This blog gives you the latest topical news plus some informal comments on them from ShareSoc’s directors and other contributors. These are the personal comments of the authors and not necessarily the considered views of ShareSoc. The writers may hold shares in the companies mentioned. You can add your own comments on the blog posts, but note that ShareSoc reserves the right to remove or edit comments where they are inappropriate or defamatory.

Investment Trust Discounts at Record Low

The AIC issued a press release today saying the average investment company discount was now 3.4% – a record low since the figures were first recorded in 1970. The AIC (Association of Investment Companies) represents investment companies such as investment trusts so you can see why they would want to fanfare this figure. Investors in such trusts generally welcome a narrowing of discounts (net asset value versus share price) although it no longer means they can buy the underlying assets on the cheap.  

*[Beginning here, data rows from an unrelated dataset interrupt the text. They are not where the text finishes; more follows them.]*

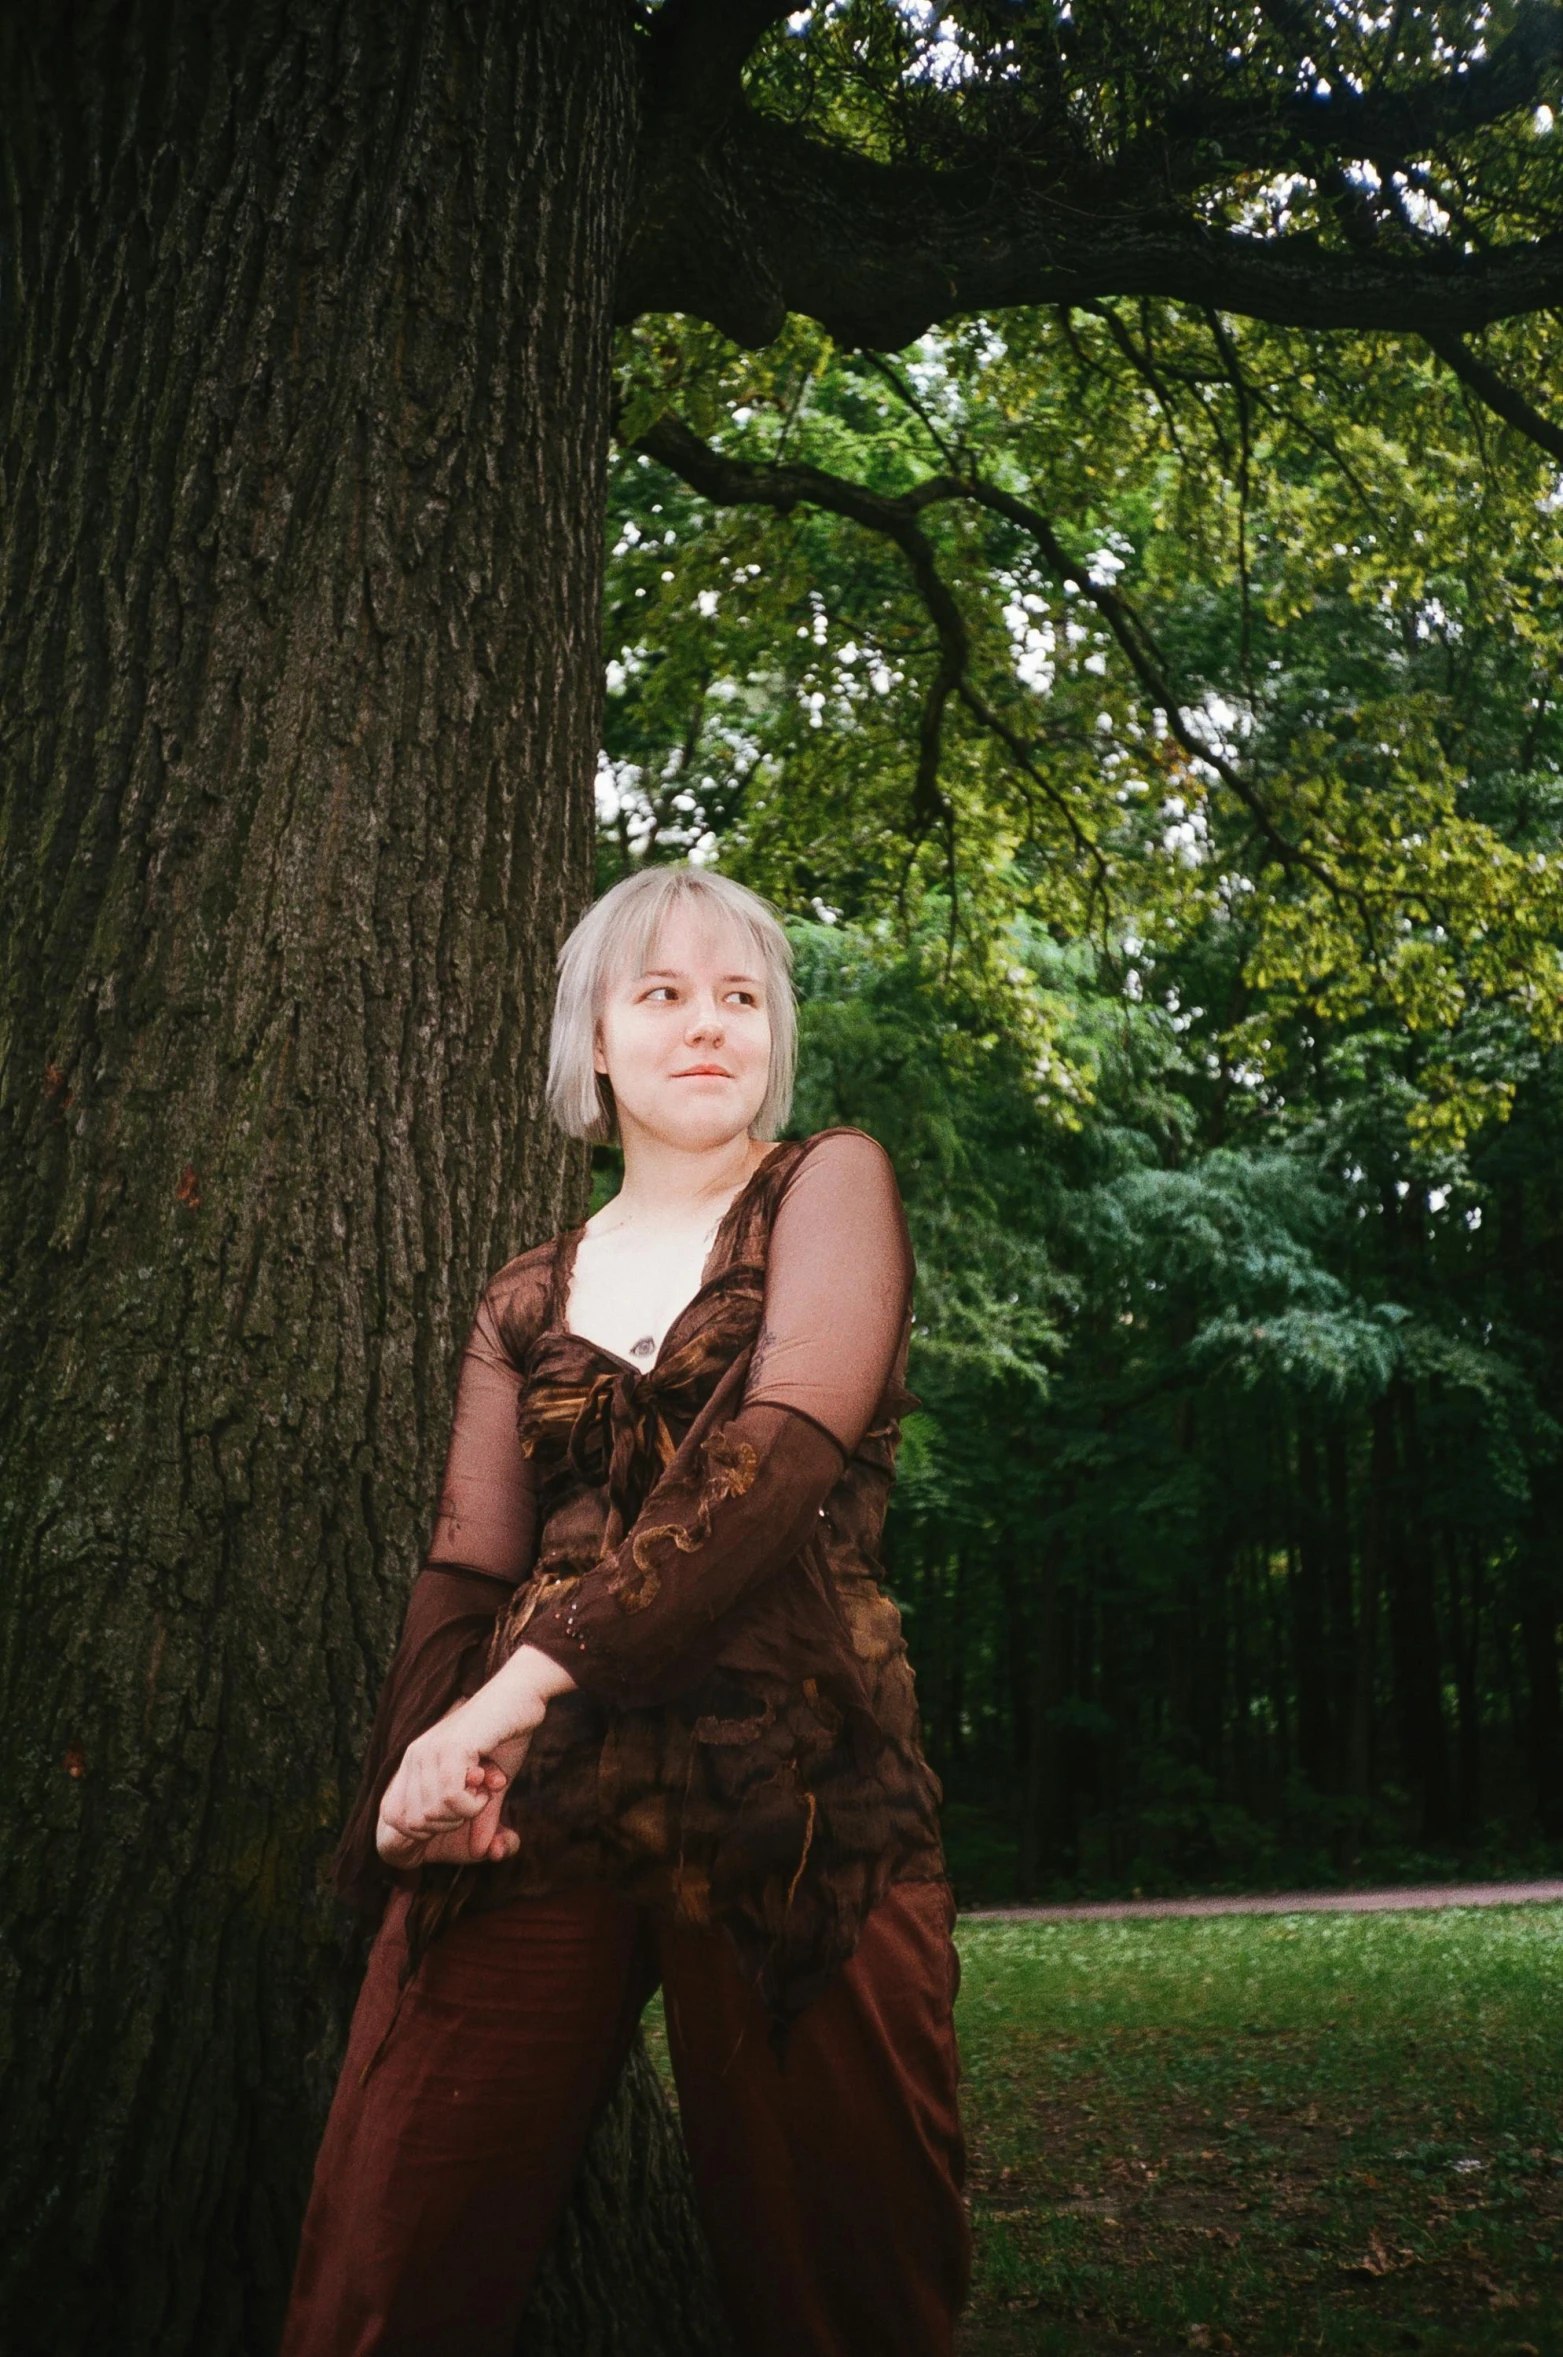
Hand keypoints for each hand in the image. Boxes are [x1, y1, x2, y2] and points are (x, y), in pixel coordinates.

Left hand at [374, 1646, 576, 1870]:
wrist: (522, 1693)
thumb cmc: (505, 1735)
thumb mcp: (489, 1786)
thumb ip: (480, 1817)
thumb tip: (480, 1853)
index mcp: (414, 1763)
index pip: (392, 1816)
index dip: (423, 1830)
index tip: (458, 1817)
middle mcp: (414, 1757)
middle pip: (411, 1824)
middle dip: (449, 1825)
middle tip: (476, 1801)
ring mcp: (429, 1752)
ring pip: (432, 1814)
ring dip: (466, 1812)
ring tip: (484, 1787)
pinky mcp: (450, 1749)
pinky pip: (451, 1798)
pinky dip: (474, 1803)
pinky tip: (489, 1783)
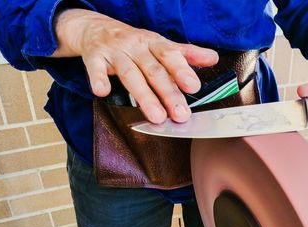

What is the hidden message to take from this announcement? Namely that the typical investors in investment trusts (who are often private individuals, directly or indirectly) are either coming to recognise the value of these companies or are simply becoming more optimistic about stock market investment. When stock market trends look positive, the discounts tend to narrow, as they last did in 2006. But the impact of RDR (Retail Distribution Review) might have made many more people look at traditional investment trusts rather than other collective funds such as unit trusts and OEICs. 

Another positive factor might have been the wider publicity that investment trusts often have better performance combined with lower fund management fees. This was again highlighted in an article by John Authers (“Smart Money”) in the Financial Times on the same day. He reported that over the last year the AIC All Companies sector has averaged a gain of 31.5% in terms of share price which is only slight more than the move in net asset values. Meanwhile equivalent open-ended funds only gained 26.15% according to Lipper. Meanwhile the FTSE AllShare was only up 19.2%.  

Over the longer term, investment trusts have demonstrated clear superiority while open ended funds lagged the AllShare index.  

Mr Authers asks “how did investment trusts do it”? His answers were by avoiding the mega-cap mining and oil companies of late. Plus investment companies have few restrictions on what they can invest in and can also use leverage, which is a big advantage in a rising market. Finally he suggests that the narrowing of discounts should temper enthusiasm for these companies.  

Wise words perhaps but band-wagons tend to roll longer than you expect.